**Supplied text:**
■ ■ ■
BatteryLife – Extensive research into extending battery life cycles through secondary use.

The high acquisition costs for lithium-ion batteries (LIBs) are considered one of the biggest obstacles to the introduction of electric vehicles on the mass market. Aged traction batteries sometimes no longer meet the high requirements for power and energy density. In this context, secondary use is a possible solution to reduce the acquisition costs of electric vehicles and extend the useful life of the batteries. This opens up opportunities to generate additional revenue and improve the eco-balance of electromobility. Promising second-life applications include use as home storage for photovoltaic systems or integration as buffer batteries to cover power peaks in smart charging stations. In order to extend the battery life cycle and enable corresponding secondary use, the project will develop answers to open questions that arise in connection with secondary use:

  • Secondary use of batteries must be fundamentally and comprehensively scrutinized with regard to second life requirements for reuse concept on pack, stack, module and cell level, with regard to product design, production processes, analysis methods with special attention to economy and ecology.
  • Second Life applications require an understanding of current and future cell chemistry in order to prepare the basic building blocks of energy storage systems for extended life cycles on the one hand. On the other hand, understanding is needed for state analysis at stack, pack, module and cell levels.
  • Qualification of the applicability requires the development of appropriate measuring devices to be able to make efficient statements about the condition of elements.
■ ■ ■
**Study material:**
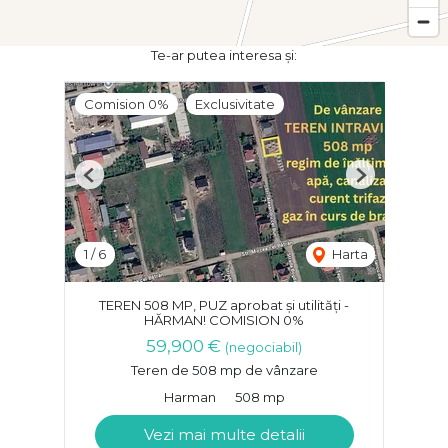
Te-ar putea interesa și:
Comision 0%
Exclusivitate
Previous
Next
1
/
6
Harta
TEREN 508 MP, PUZ aprobat și utilități -
HĂRMAN! COMISION 0%
59,900 €
(negociabil)
Teren de 508 mp de vânzare
Harman
508 mp
Vezi mai multe detalii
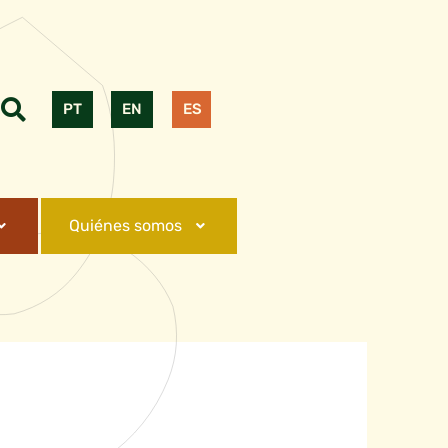
PT
EN
ES
Quiénes somos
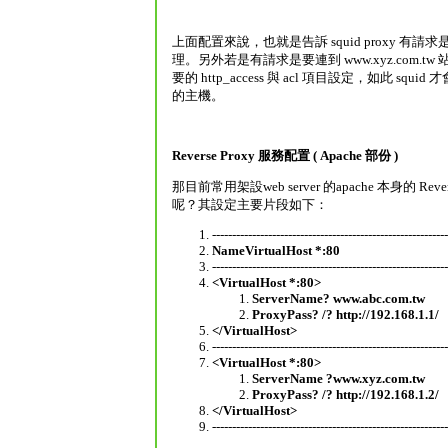
上面配置來說，也就是告訴 squid proxy 有請求是要連
理。另外若是有請求是要連到 www.xyz.com.tw
要的 http_access 與 acl 項目設定，如此 squid 
的主機。
Reverse Proxy 服務配置 ( Apache 部份 )
那目前常用架設web server 的apache 本身的 Reve
呢？其設定主要片段如下：
-----------------------------------------------------------
NameVirtualHost *:80
-----------------------------------------------------------
<VirtualHost *:80>
ServerName? www.abc.com.tw
ProxyPass? /? http://192.168.1.1/
</VirtualHost>
-----------------------------------------------------------
<VirtualHost *:80>
ServerName ?www.xyz.com.tw
ProxyPass? /? http://192.168.1.2/
</VirtualHost>
-----------------------------------------------------------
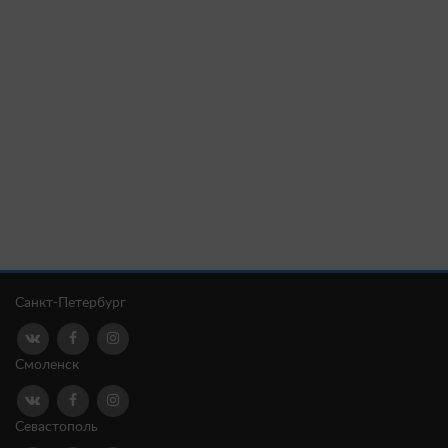
Санкт-Петербург
Смоленск
Севастополь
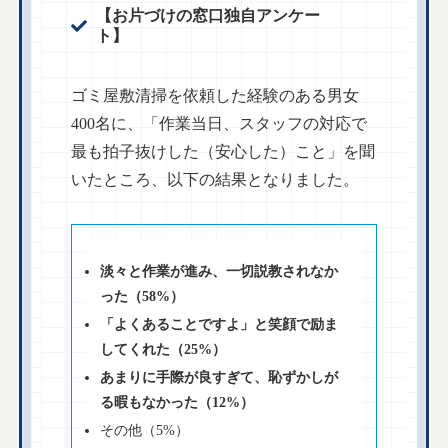
【お片づけの窓口独自アンケー
ト】
ゴミ屋敷清掃を依頼した経験のある男女
400名に、「作業当日、スタッフの対応で
最も拍子抜けした（安心した）こと」を聞
いたところ、以下の結果となりました。
淡々と作業が進み、一切説教されなか
った（58%）
「よくあることですよ」と笑顔で励ま
してくれた（25%）
あまりに手際が良すぎて、恥ずかしが
る暇もなかった（12%）
その他（5%）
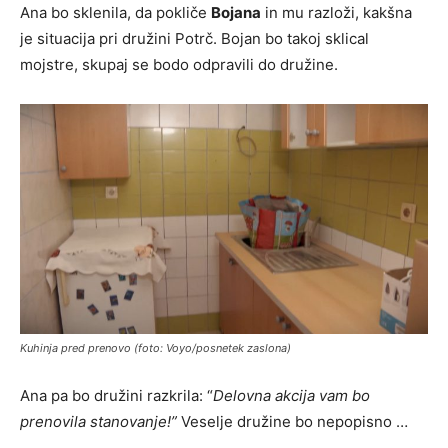
Ana bo sklenila, da pokliče
Bojana
in mu razloži, kakšna
je situacija pri družini Potrč. Bojan bo takoj sklical
mojstre, skupaj se bodo odpravili do družine.
Kuhinja pred prenovo (foto: Voyo/posnetek zaslona)
Ana pa bo družini razkrila: “
Delovna akcija vam bo
prenovila stanovanje!”
Veselje družine bo nepopisno …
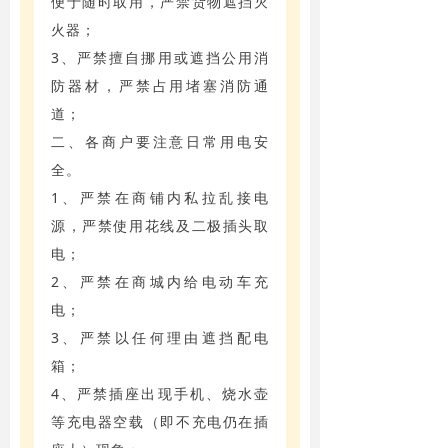
便于随时取用，严禁货物遮挡灭
火器；
3、严禁擅自挪用或遮挡公用消
防器材，严禁占用堵塞消防通
道；
二、各商户要注意日常用电安
全。
1、严禁在商铺内私拉乱接电
源，严禁使用花线及二极插头取
电；
2、严禁在商城内给电动车充
电；
3、严禁以任何理由遮挡配电
箱；
4、严禁插座出现手机、烧水壶
等充电器空载（即不充电仍在插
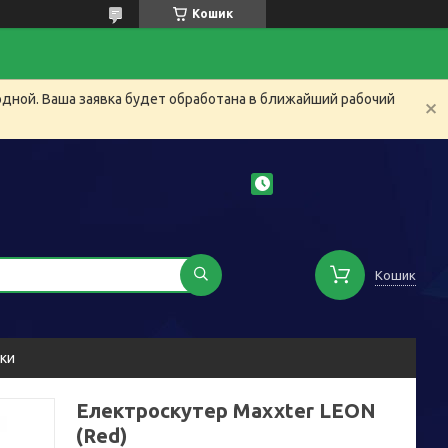
Кошик
одной. Ваша заявка будет обработана в ближайший рабочий
Кошик
уки
Електроскутер Maxxter LEON
(Red)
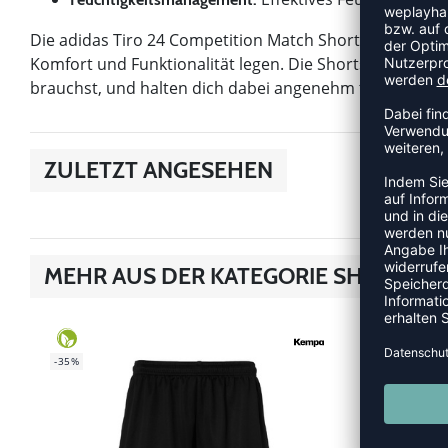
Die adidas Tiro 24 Competition Match Shorts sind eine 
Komfort und Funktionalität legen. Die Shorts bieten dir
brauchst, und halten dich dabei angenehm trocken.
ZULETZT ANGESEHEN
MEHR AUS DER KATEGORIE SHORTS
SALE
-60%
-35%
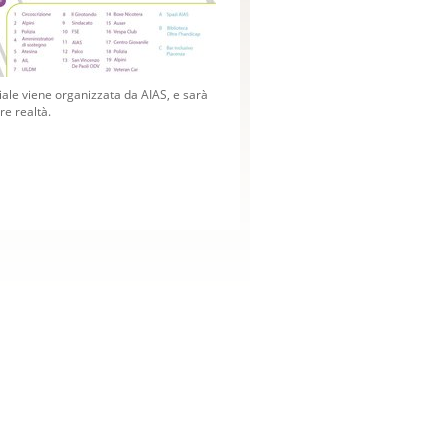
ociale viene organizzata da AIAS, e sarà
re realtà.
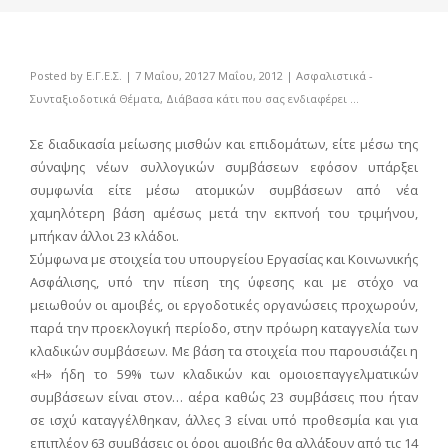
Posted by
Ε.Γ.Ε.Σ.
|
7 Μαΐου, 2012
7 Μαΐου, 2012
|
Ασφαλιστικά -
Συνταξιοδοτικά Θέματα
,
Διάβασα κάτι που σας ενδιαφέρει ...
Σε διαδικασία μείωσης μισθών και επιδομάτων, είτε μέσω της
σύναψης νέων συλλογικών συμβάσεων εφόσον υπάρξει
συμφωνία είτε μέσω ατομικών συμβάσεων από νέα
χαμηλότερη βάση αμέσως μετά την εκπνοή του τριμήνου,
μπήκαν άλλοι 23 κλάδοι.
Σύμφωνα με στοιχεία του υπουργείου Εργασίας και Κοινωνικής
Ασφάλισης, υπό την πίεση της ύφεσης και με στόχο να
μειωθούν οι αμοιβές, οι εργοδοτικές οργανώσεις προχωρούν,
παρά την προεκλογική περίοδο, στην πρόωρη καταγγελία των
κλαδικών συμβάσεων. Με βάση τα στοιχεία που παρουσιάζει η
«Η» ήδη το 59% των κλαδικών και ομοιοεπαγγελματικών
συμβάσεων είναι στον… αέρα καθώς 23 συμβάσεις που ήταν
σε ισχύ καταγγέλθηκαν, άλλες 3 είναι υπό προθεσμία και για
επιπλέον 63 συμβάσεις οι όροι αμοιβής θα αλλάξουν από τις 14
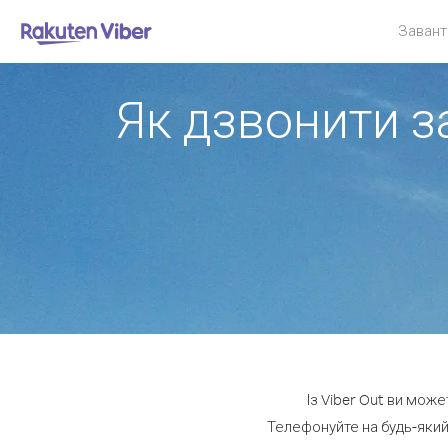
Завант
Як дзвонити за
Із Viber Out ви може
Телефонуйте на будь-який 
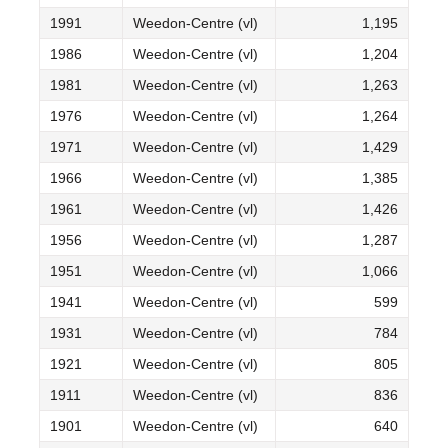
1991
Weedon-Centre (vl)
1,195
1986
Weedon-Centre (vl)
1,204
1981
Weedon-Centre (vl)
1,263
1976
Weedon-Centre (vl)
1,264
1971
Weedon-Centre (vl)
1,429
1966
Weedon-Centre (vl)
1,385
1961
Weedon-Centre (vl)
1,426
1956
Weedon-Centre (vl)
1,287
1951
Weedon-Centre (vl)
1,066
1941
Weedon-Centre (vl)
599
1931
Weedon-Centre (vl)
784
1921
Weedon-Centre (vl)
805
1911
Weedon-Centre (vl)
836
1901
Weedon-Centre (vl)
640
■ ■ ■
**Tasks for this exercise:**
1: Say whether each statement below agrees with the BatteryLife text. Answer yes or no for each, and quote the words of the text that decide it.
(a) The text names home storage for photovoltaic systems as a promising second-life application.
(b) The text states that aged traction batteries always continue to meet the requirements for power and energy density.
(c) The text states that qualifying applicability requires developing appropriate measuring devices.
2: Continue the BatteryLife text from the point where it stops.

**Expected responses:**
1:
(a) Yes. "Promising second-life applications include use as home storage for photovoltaic systems"
(b) No. "Aged traction batteries sometimes no longer meet the high requirements for power and energy density."
(c) Yes. "Qualification of the applicability requires the development of appropriate measuring devices"

2:
  • Decisive for the economic reusability of stacks, packs, modules and cells are productive assembly, maintenance and disassembly methods.

Goal

  • To develop a comprehensive ecologically and economically justified reuse concept for batteries.
  • To examine the cell chemistry of current and future accumulators with regard to secondary use concepts.
  • To develop efficient measurement methods for the qualification of batteries.
  • To increase the productivity in manufacturing, maintenance and reuse of batteries.
  • To implement and test the technologies using laboratory demonstrators with practical relevance.
    Ecological evaluation of the approaches developed in the project to quantify the associated emission reductions and the impact on resource consumption.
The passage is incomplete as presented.